The first category is the most restrictive. Section 8.2 explains restrictions on inter-team synchronization. In general, we limit the ability of Kokkos-parallel code to invoke Kokkos operations (other than for nested parallelism; see Chapter 8 - Hierarchical Parallelism and especially Section 8.2). We also forbid dynamic memory allocation (other than from the team’s scratch pad) in parallel operations. Whether Kokkos-parallel code may invoke operating system routines or third-party libraries depends on the execution and memory spaces being used. Regardless, restrictions on inter-team synchronization have implications for things like filesystem access.

Kokkos threads are for computing in parallel, not for overlapping I/O and computation, and not for making graphical user interfaces responsive. Use other kinds of threads (e.g., operating system threads) for the latter two purposes.
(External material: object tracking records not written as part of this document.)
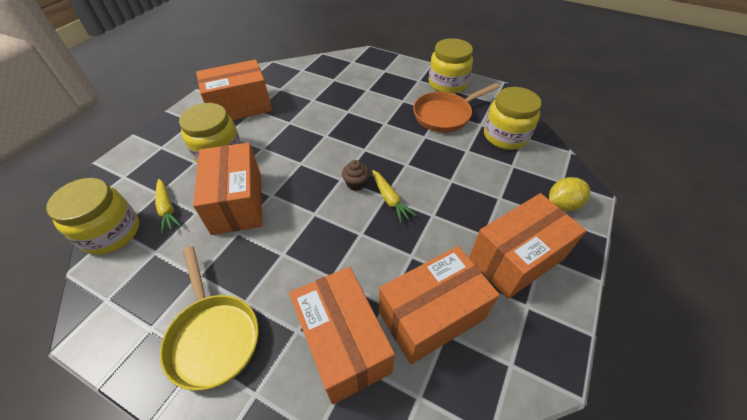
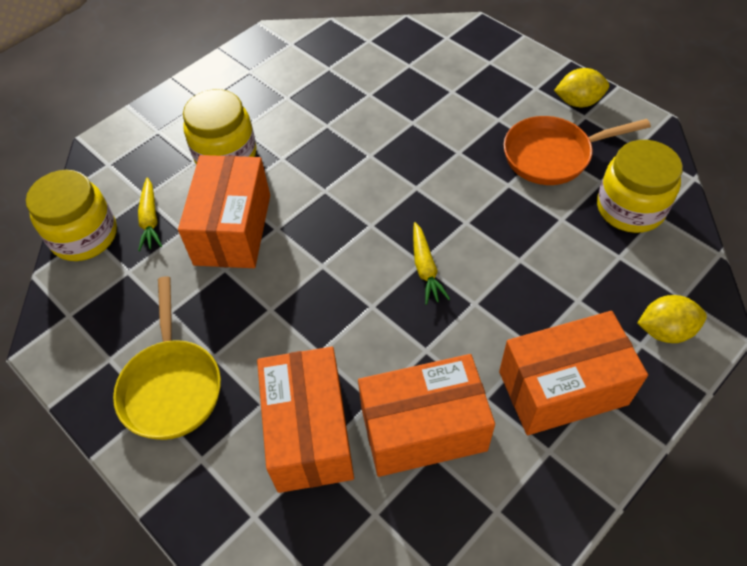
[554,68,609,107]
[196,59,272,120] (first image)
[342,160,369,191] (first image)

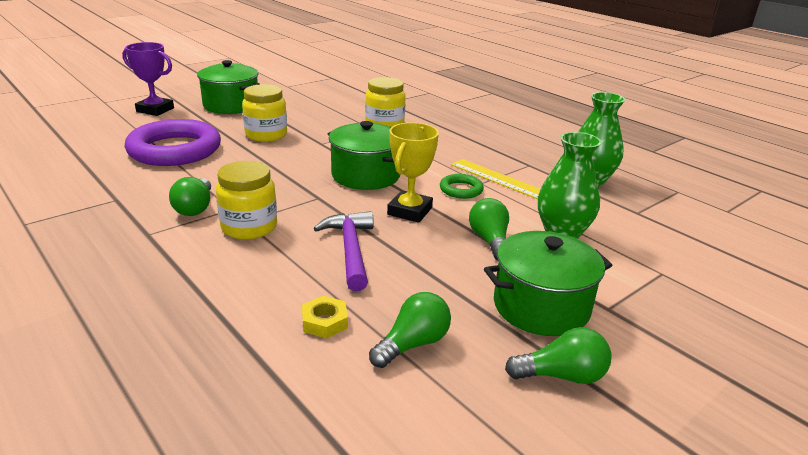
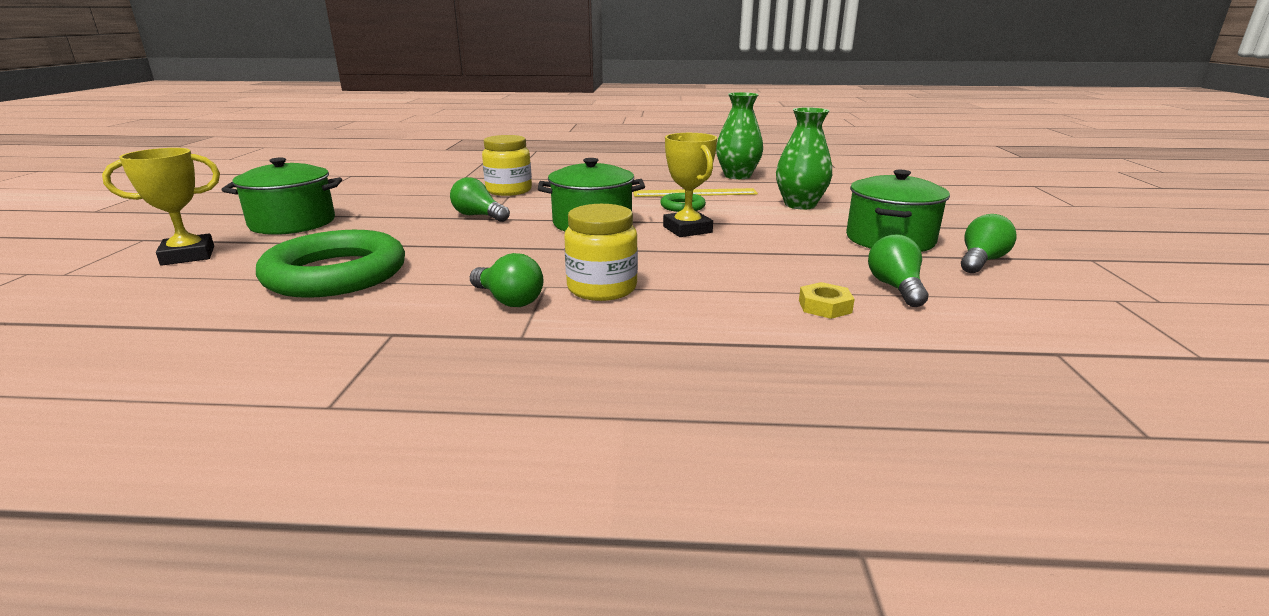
[102,148,220,266]
[256,230,405,298]
[450,177,510,222]
[242,84,287,142] (first image)
[314,211,374,291] (first image)

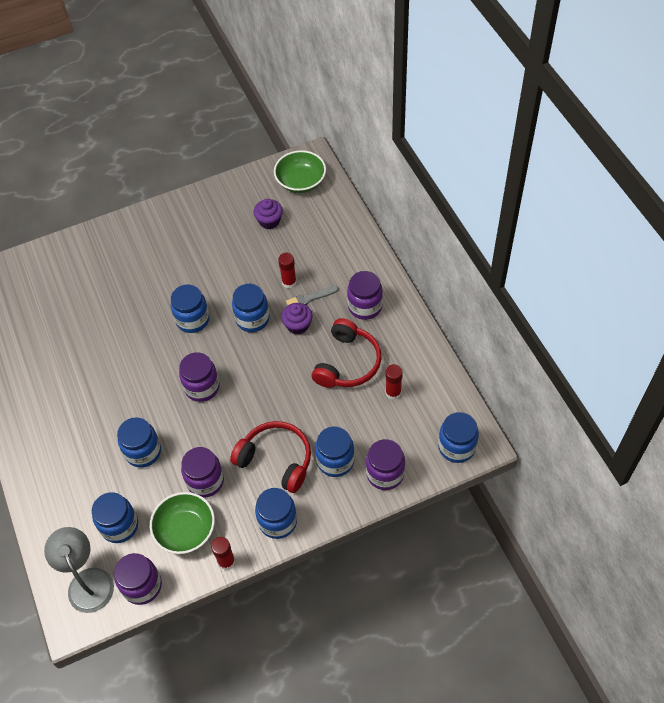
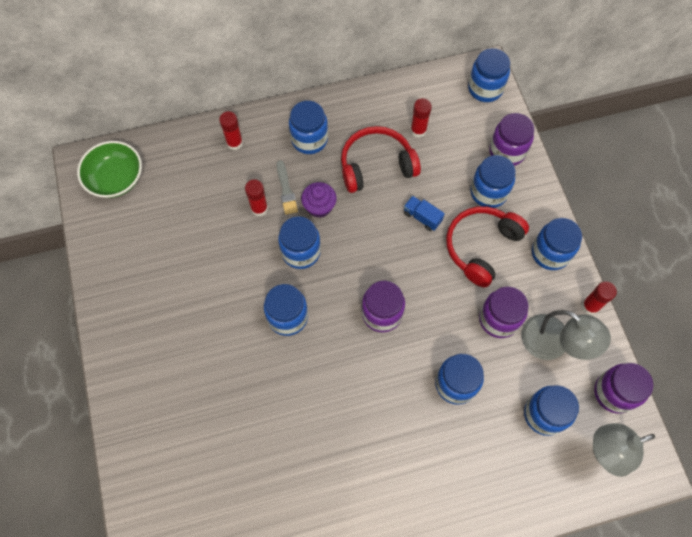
[219,111,243,150]
[289,101,328,154]
[341,126,421,193]
[404,196,445,231]
[521,310,611,360]
[253,199,283,229] (first image)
You may be able to mix Kokkos’ parallelism with other kinds of threads; see Section 2.3.1. Kokkos’ developers are also working on a task parallelism model that will work with Kokkos’ existing data-parallel constructs.

Reproducible reductions and scans Kokkos promises nothing about the order in which the iterations of a parallel loop occur. However, it does promise that if you execute the same parallel reduction or scan, using the same hardware resources and run-time settings, then you will get the same results each time you run the operation. “Same results” even means “with respect to floating-point rounding error.”

Asynchronous parallel dispatch This concerns the second category of code that calls Kokkos operations. In Kokkos, parallel dispatch executes asynchronously. This means that it may return “early,” before it has actually completed. Nevertheless, it executes in sequence with respect to other Kokkos operations on the same execution or memory space. This matters for things like timing. For example, a parallel_for() may return “right away,” so if you want to measure how long it takes, you must first call fence() on that execution space. This forces all functors to complete before fence() returns.

2.3.1 Thread safety?#

Users may wonder about “thread safety,” that is, whether multiple operating system threads may safely call into Kokkos concurrently. Kokkos’ thread safety depends on both its implementation and on the execution and memory spaces that the implementation uses. The C++ implementation has made great progress towards (non-Kokkos) thread safety of View memory management. For now, however, the most portable approach is for only one (non-Kokkos) thread of execution to control Kokkos. Also, be aware that operating system threads might interfere with Kokkos’ performance depending on the execution space that you use.